----- Study material

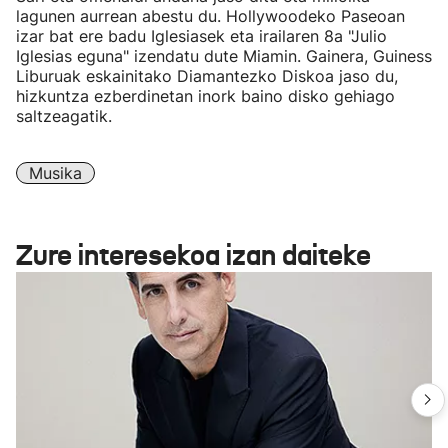
lagunen aurrean abestu du. Hollywoodeko Paseoan
izar bat ere badu Iglesiasek eta irailaren 8a "Julio
Iglesias eguna" izendatu dute Miamin. Gainera, Guiness
Liburuak eskainitako Diamantezko Diskoa jaso du,
hizkuntza ezberdinetan inork baino disko gehiago
saltzeagatik.
Musika
Zure interesekoa izan daiteke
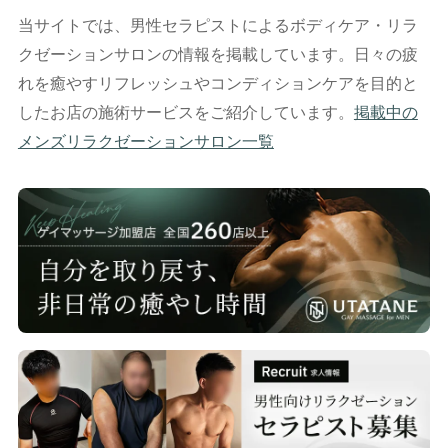
当サイトでは、男性セラピストによるボディケア・リラ
クゼーションサロンの情報を掲載しています。日々の疲
れを癒やすリフレッシュやコンディションケアを目的と
したお店の施術サービスをご紹介しています。
掲載中の
メンズリラクゼーションサロン一覧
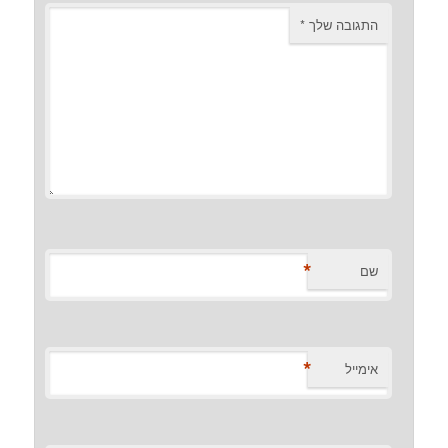
התגובה שלך
*
*
שם
*
אימייל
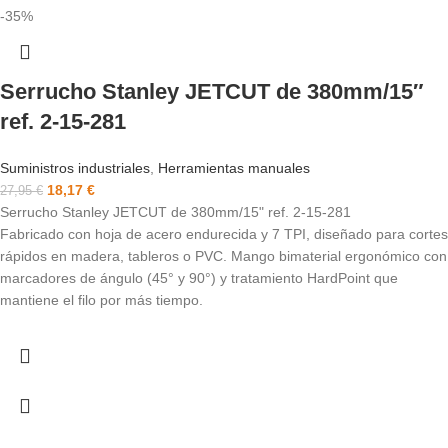
-35%
Serrucho Stanley JETCUT de 380mm/15″
ref. 2-15-281
Suministros industriales
,
Herramientas manuales
18,17
€
27,95
€
Serrucho Stanley JETCUT de 380mm/15" ref. 2-15-281
Fabricado con hoja de acero endurecida y 7 TPI, diseñado para cortes
rápidos en madera, tableros o PVC. Mango bimaterial ergonómico con
marcadores de ángulo (45° y 90°) y tratamiento HardPoint que
mantiene el filo por más tiempo.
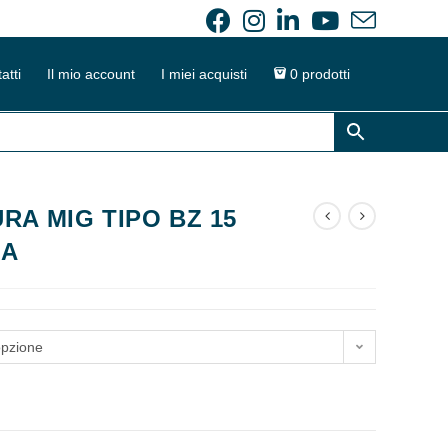
atti
Il mio account
I miei acquisti
0 prodotti
RA MIG TIPO BZ 15
IA
opzione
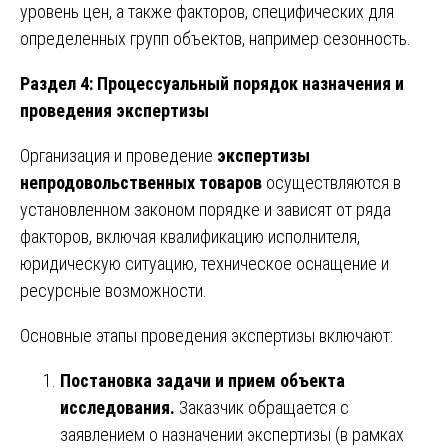
уровень цен, а также факторов, специфических для
определенных групп объектов, например сезонность.
Раздел 4: Процессуальный порядок назначения и
проведения экспертизы
Организация и проведение
экспертизы
непродовольственных товаров
осуществляются в
установленном законом порядке и зависят от ряда
факторов, включая квалификацию исполнителя,
юридическую ситуацию, техническое оснащение и
ресурсные возможности.
Основные этапы проведения экспертизы включают:
Постановка задачи и прием объекта
исследования.
Заказчик обращается с
заявлением о назначении экспертизы (в рамках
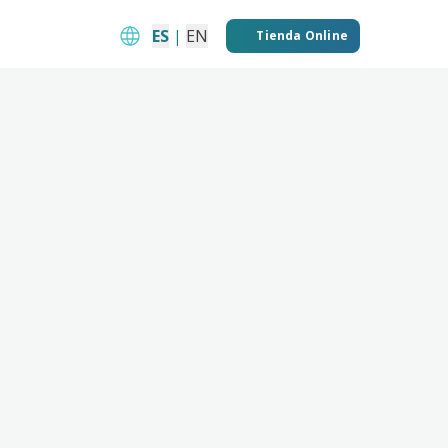
ES
|
EN
Tienda Online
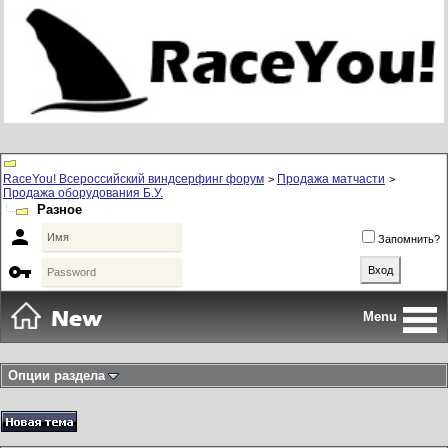
RaceYou! Всероссийский виндсерфинг форум
Продажа матчасти
>
>
Продажа оборудования Б.У.
Разное

Запомнить?

Menu
Опции раздела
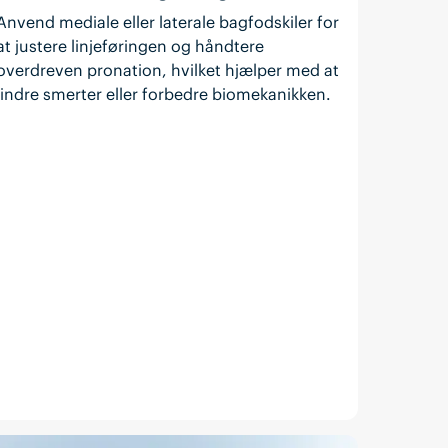
Anvend mediale eller laterale bagfodskiler for
at justere linjeføringen og håndtere
overdreven pronation, hvilket hjælper med at
lindre smerter eller forbedre biomekanikken.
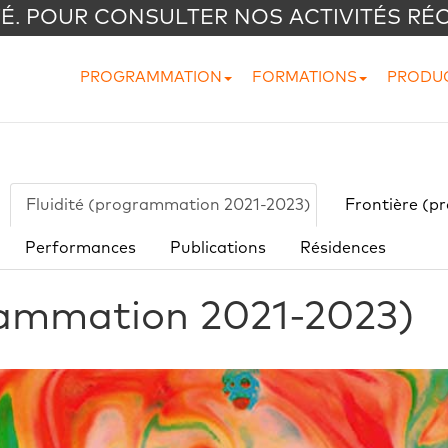
VÉ. POUR CONSULTER NOS ACTIVITÉS RÉ
PROGRAMMATION
FORMATIONS
PRODU
Fluidité (programmation 2021-2023)
Frontière (p
Performances
Publications
Résidences
rammation 2021-2023)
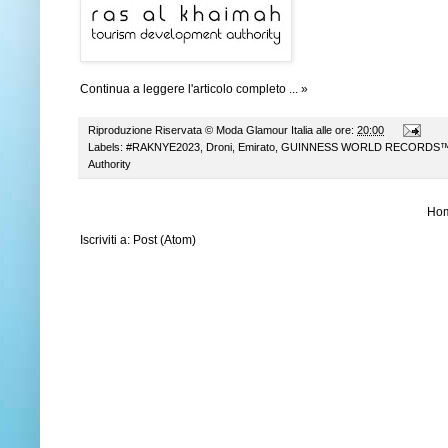
Continua a leggere l'articolo completo ... »
Riproduzione Riservata ©
Moda Glamour Italia
alle ore:
20:00
Labels:
#RAKNYE2023
,
Droni
,
Emirato
,
GUINNESS WORLD RECORDS
Authority
Ho
Iscriviti a:
Post (Atom)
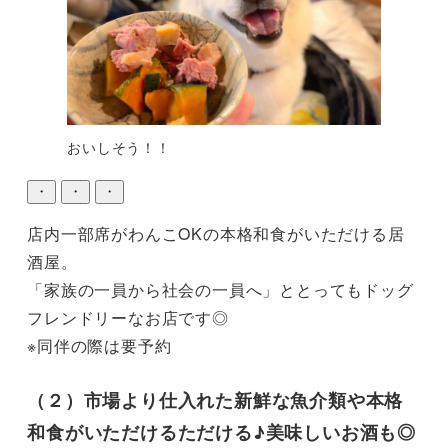
おいしそう！！
・
・
・
店内一部席がわんこOKの本格和食がいただける居
酒屋。

「家族の一員から社会の一員へ」ととってもドッグ
フレンドリーなお店です◎

※同伴の際は要予約
（２）市場より仕入れた新鮮な魚介類や本格
和食がいただけるただける♪美味しいお酒も◎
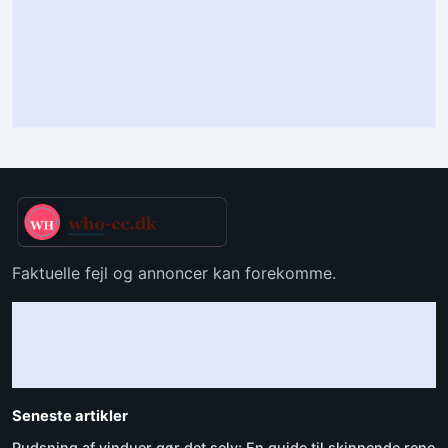
Faktuelle fejl og annoncer kan forekomme.
Seneste artikler
Pudsning af vinduer gør det selv: En guide til skinnende rene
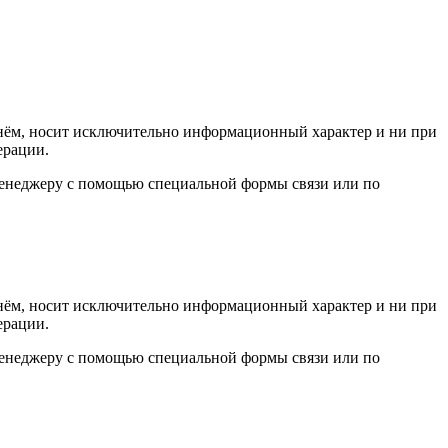
а нём, носит исключительно информационный характер и ни при
ерации.
 менеджеру с помощью специальной формы связи или по
а нём, носит исключительно информационный характер и ни при
ерации.
 менеджеру с помощью специальной формы связи или по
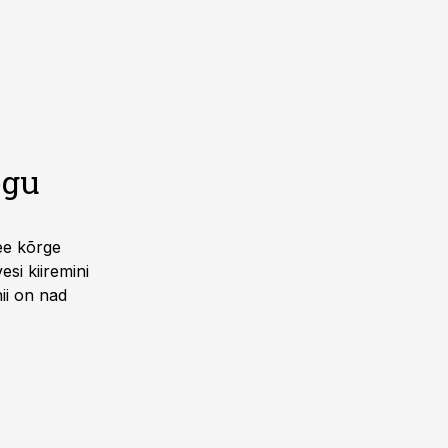
egu
See kõrge
si kiiremini
nii on nad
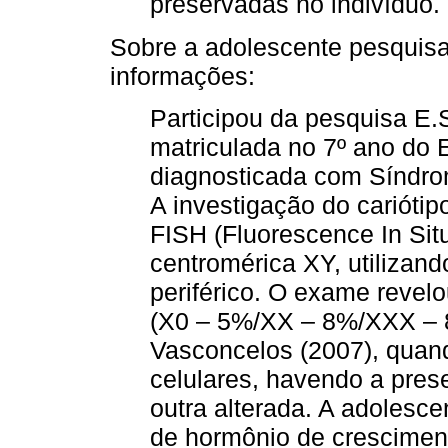
preservadas no indivíduo.
Sobre a adolescente pesquisa
informações:
Participou da pesquisa E.
matriculada no 7º ano do
diagnosticada com Síndrom
A investigação do carióti
FISH (Fluorescence In Sit
centromérica XY, utiliza
periférico. O exame reve
(X0 – 5%/XX – 8%/XXX – 
Vasconcelos (2007), quan
celulares, havendo a pre
outra alterada. A adolesce
de hormônio de crescimen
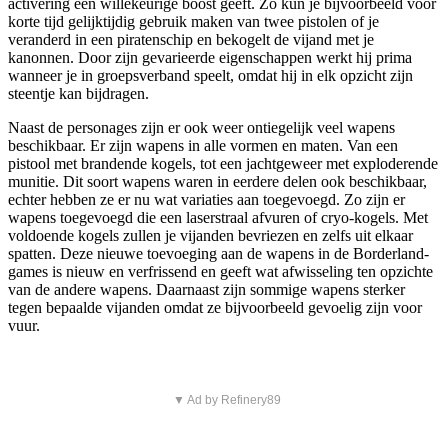
activering een willekeurige boost geeft. Zo kun je bijvoorbeeld voor
korte tijd gelijktijdig gebruik maken van twee pistolen of je
veranderd in een piratenschip en bekogelt de vijand met je
kanonnen. Door zijn gevarieerde eigenschappen werkt hij prima
wanneer je in groepsverband speelt, omdat hij in elk opzicht zijn
steentje kan bijdragen.
Naast de personages zijn er ook weer ontiegelijk veel wapens
beschikbaar. Er zijn wapens in alle vormen en maten. Van een
pistool met brandende kogels, tot een jachtgeweer met exploderende
munitie. Dit soort wapens waren in eerdere delen ook beschikbaar,
echter hebben ze er nu wat variaties aan toegevoegd. Zo zijn er
wapens toegevoegd die een laserstraal afvuren of cryo-kogels. Met
voldoende kogels zullen je vijanden bevriezen en zelfs uit elkaar
spatten. Deze nieuwe toevoeging aan de wapens in de Borderland-
games is nieuw en verfrissend en geeft wat afwisseling ten opzichte
van de andere wapens. Daarnaast zijn sommige wapens sterker
tegen bepaalde vijanden omdat ze bijvoorbeeld gevoelig zijn voor
vuur.
▼ Ad by Refinery89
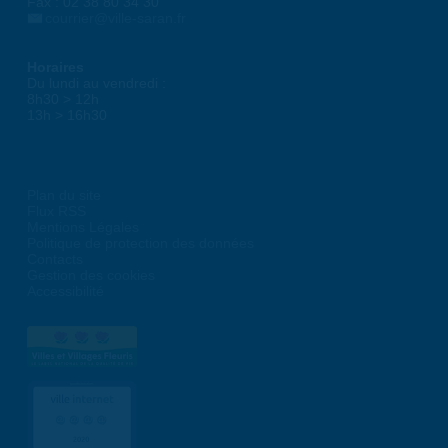
Fax : 02 38 80 34 30
courrier@ville-saran.fr
Horaires
Du lundi au vendredi :
8h30 > 12h
13h > 16h30
Plan du site
Flux RSS
Mentions Légales
Politique de protection des données
Contacts
Gestion des cookies
Accessibilité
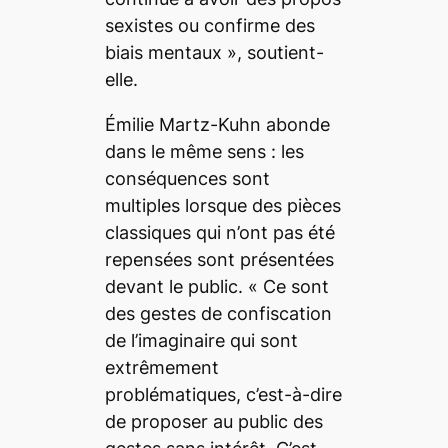
sexistes ou confirme des
biais mentaux
», soutient-
elle.
Émilie Martz-Kuhn abonde
dans le même sens : les
conséquences sont
multiples lorsque des pièces
classiques qui n’ont pas été
repensées sont présentées
devant le public. «
Ce sont
des gestes de confiscation
de l’imaginaire qui sont
extrêmement
problématiques, c’est-à-dire
de proposer au public des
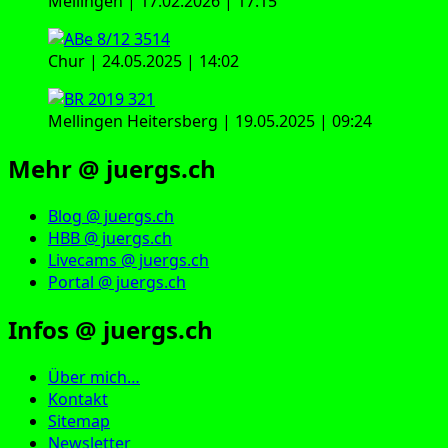
Mellingen | 17.02.2026 | 17:15
Chur | 24.05.2025 | 14:02
Mellingen Heitersberg | 19.05.2025 | 09:24
Mehr @ juergs.ch
Blog @ juergs.ch
HBB @ juergs.ch
Livecams @ juergs.ch
Portal @ juergs.ch
Infos @ juergs.ch
Über mich…
Kontakt
Sitemap
Newsletter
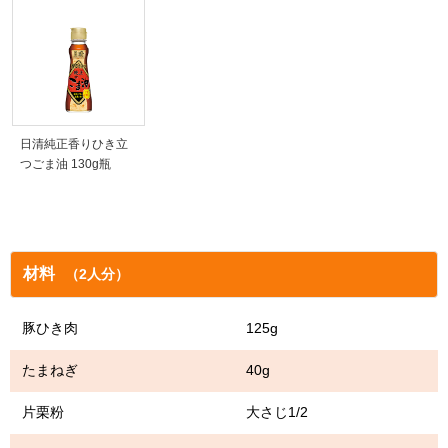
日清純正香りひき立
つごま油 130g瓶
材料
（2人分）
豚ひき肉 125g
たまねぎ 40g
片栗粉 大さじ1/2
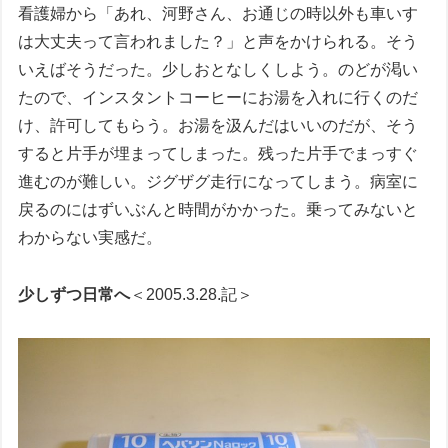
看護婦から「あれ、河野さん、お通じの時以外も車いす
は大丈夫って言われました？」と声をかけられる。そう
いえばそうだった。少しおとなしくしよう。のどが渇い
たので、インスタントコーヒーにお湯を入れに行くのだ
け、許可してもらう。お湯を汲んだはいいのだが、そう
すると片手が埋まってしまった。残った片手でまっすぐ
進むのが難しい。ジグザグ走行になってしまう。病室に
戻るのにはずいぶんと時間がかかった。乗ってみないと
わからない実感だ。
少しずつ日常へ
＜2005.3.28.記＞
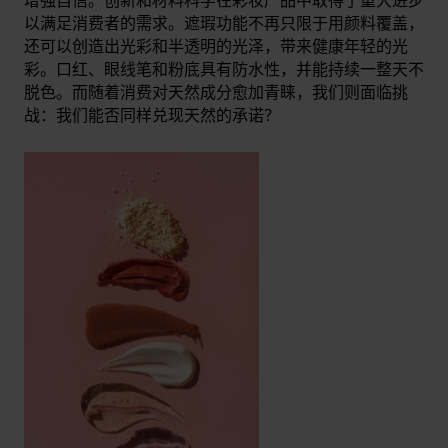
增强自信。创新和材料科学在彩妆产品中取得了重大进步
以满足消费者的需求。遮瑕功能不再只限于用颜料覆盖，
还可以创造出光彩和半透明的光泽，带来健康年轻的光
彩。口红、眼线笔和粉底具有防水性，并能持续一整天不
脱色。而随着消费对天然成分愈加青睐，我们则面临挑
战：我们能否同样兑现天然的承诺？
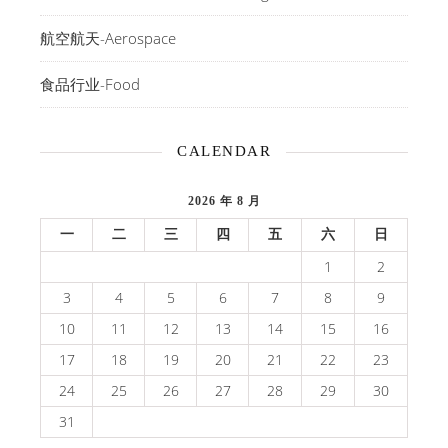
航空航天-Aerospace
食品行业-Food
CALENDAR
2026 年 8 月
一
二
三
四
五
六
日
1
2
3
4
5
6
7
8
9
10
11
12
13
14
15
16
17
18
19
20
21
22
23
24
25
26
27
28
29
30
31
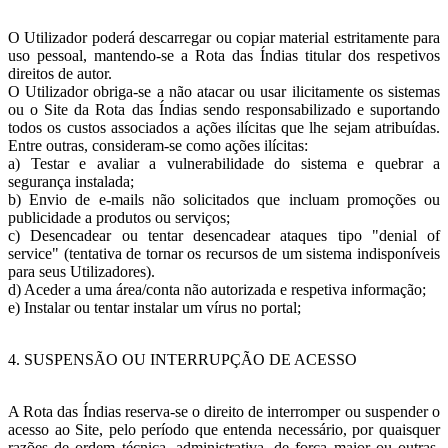
O Utilizador poderá descarregar ou copiar material estritamente para
uso pessoal, mantendo-se a Rota das Índias titular dos respetivos
direitos de autor.
O Utilizador obriga-se a não atacar ou usar ilicitamente os sistemas
ou o Site da Rota das Índias sendo responsabilizado e suportando
todos os custos associados a ações ilícitas que lhe sejam atribuídas.
Entre outras, consideram-se como ações ilícitas:
a) Testar e avaliar a vulnerabilidade do sistema e quebrar a
segurança instalada;
b) Envio de e-mails não solicitados que incluam promoções ou
publicidade a produtos ou serviços;
c) Desencadear ou tentar desencadear ataques tipo "denial of
service" (tentativa de tornar os recursos de um sistema indisponíveis
para seus Utilizadores).
d) Aceder a uma área/conta não autorizada e respetiva informação;
e) Instalar ou tentar instalar um vírus no portal;
4. SUSPENSÃO OU INTERRUPÇÃO DE ACESSO
A Rota das Índias reserva-se o direito de interromper ou suspender o
acesso ao Site, pelo período que entenda necessário, por quaisquer
razões de ordem técnica, administrativa, de força maior ou outras.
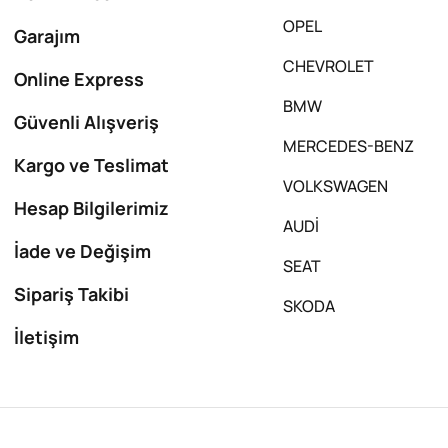
OPEL
Garajım
CHEVROLET
Online Express
BMW
Güvenli Alışveriş
MERCEDES-BENZ
Kargo ve Teslimat
VOLKSWAGEN
Hesap Bilgilerimiz
AUDİ
İade ve Değişim
SEAT
Sipariş Takibi
SKODA
İletişim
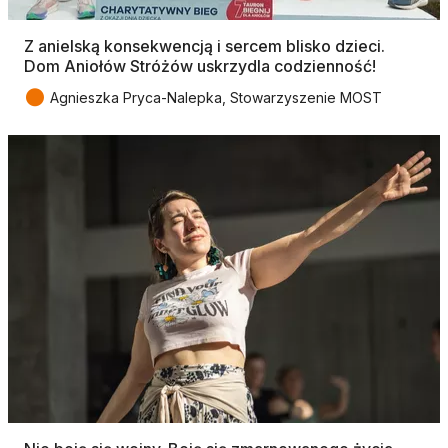
Z anielską konsekwencją i sercem blisko dzieci.
Dom Aniołów Stróżów uskrzydla codzienność!
●
Agnieszka Pryca-Nalepka, Stowarzyszenie MOST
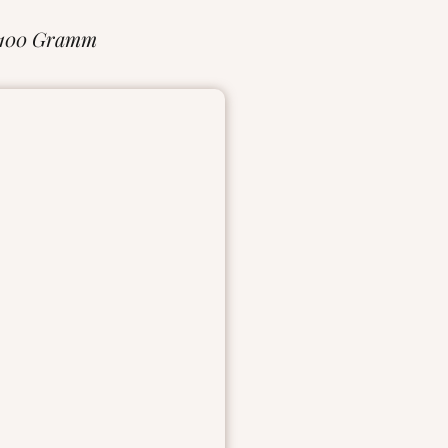
 100 Gramm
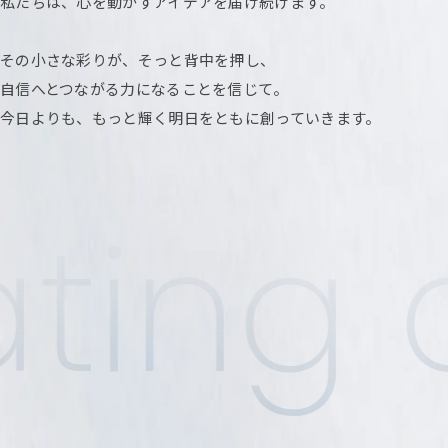
私たちは、心を動かすアイデアを届け続けます。
その小さな彩りが、そっと背中を押し、
自信へとつながる力になることを信じて。
今日よりも、もっと輝く明日を
ともに創っていきます。
ting a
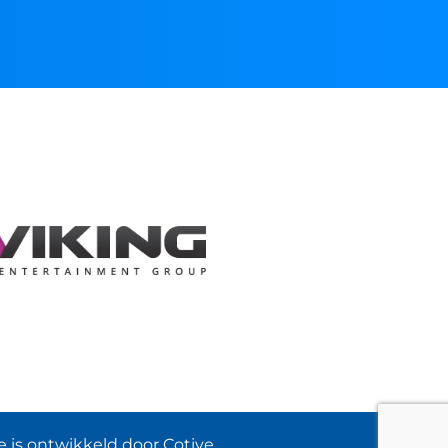
 is ontwikkeld door Cotive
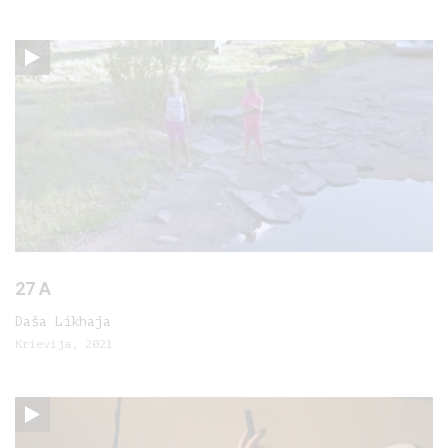
27 A
Daša Likhaja
Krievija, 2021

----------

Activity: Please pull out each line in the rows above that contains the word "tentar", and list those lines unchanged.

Written answer:
c) Desencadear ou tentar desencadear ataques tipo "denial of
e) Instalar ou tentar instalar um vírus no portal;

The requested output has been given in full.